━━━━━ Input data ━━━━━

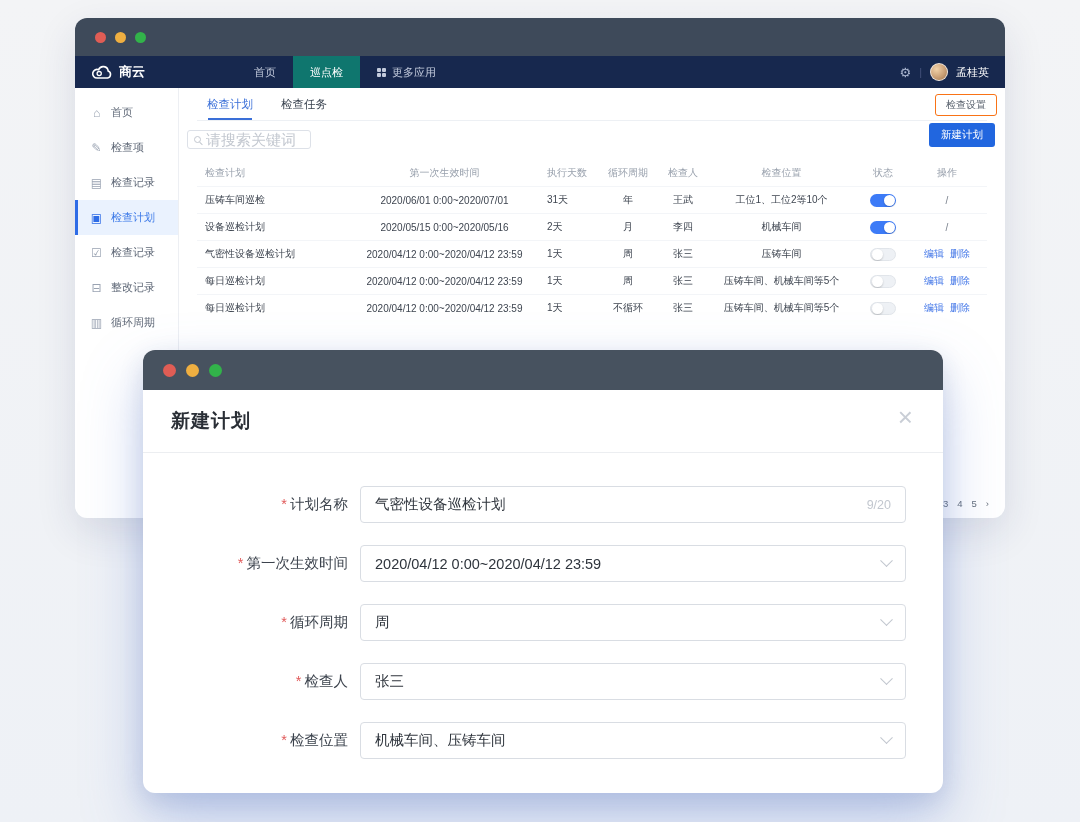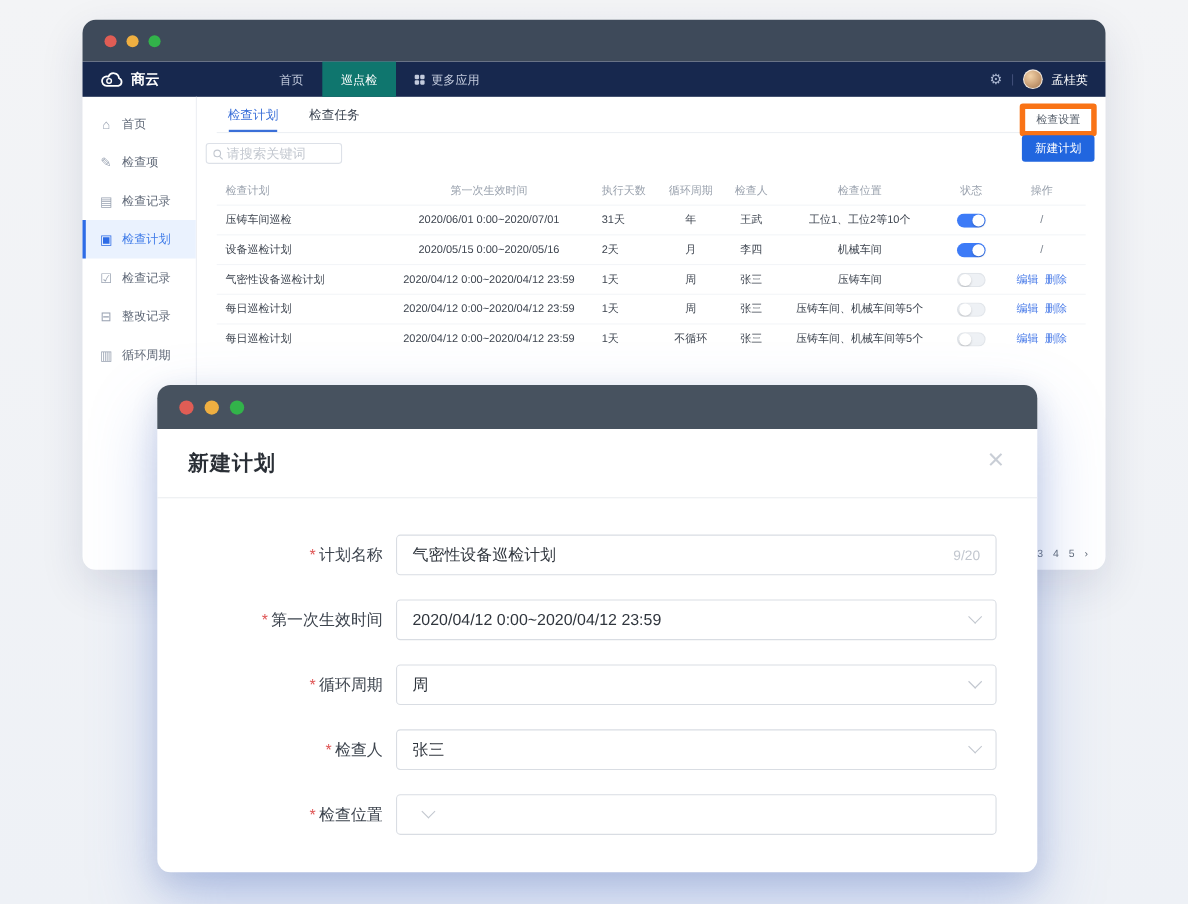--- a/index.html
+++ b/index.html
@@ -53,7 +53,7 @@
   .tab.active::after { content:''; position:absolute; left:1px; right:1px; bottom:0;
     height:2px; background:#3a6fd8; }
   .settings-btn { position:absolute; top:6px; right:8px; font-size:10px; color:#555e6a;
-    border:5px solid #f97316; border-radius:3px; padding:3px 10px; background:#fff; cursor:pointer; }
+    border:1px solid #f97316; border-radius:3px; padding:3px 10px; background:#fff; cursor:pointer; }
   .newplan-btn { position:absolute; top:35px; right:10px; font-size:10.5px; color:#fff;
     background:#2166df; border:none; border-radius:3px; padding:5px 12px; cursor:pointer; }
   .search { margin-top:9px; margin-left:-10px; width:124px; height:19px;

━━━━━

◆ About this exercise: Go through the records above and return every line that holds the string "left".

◆ Answer for the task:
   .tab.active::after { content:''; position:absolute; left:1px; right:1px; bottom:0;
   .search { margin-top:9px; margin-left:-10px; width:124px; height:19px;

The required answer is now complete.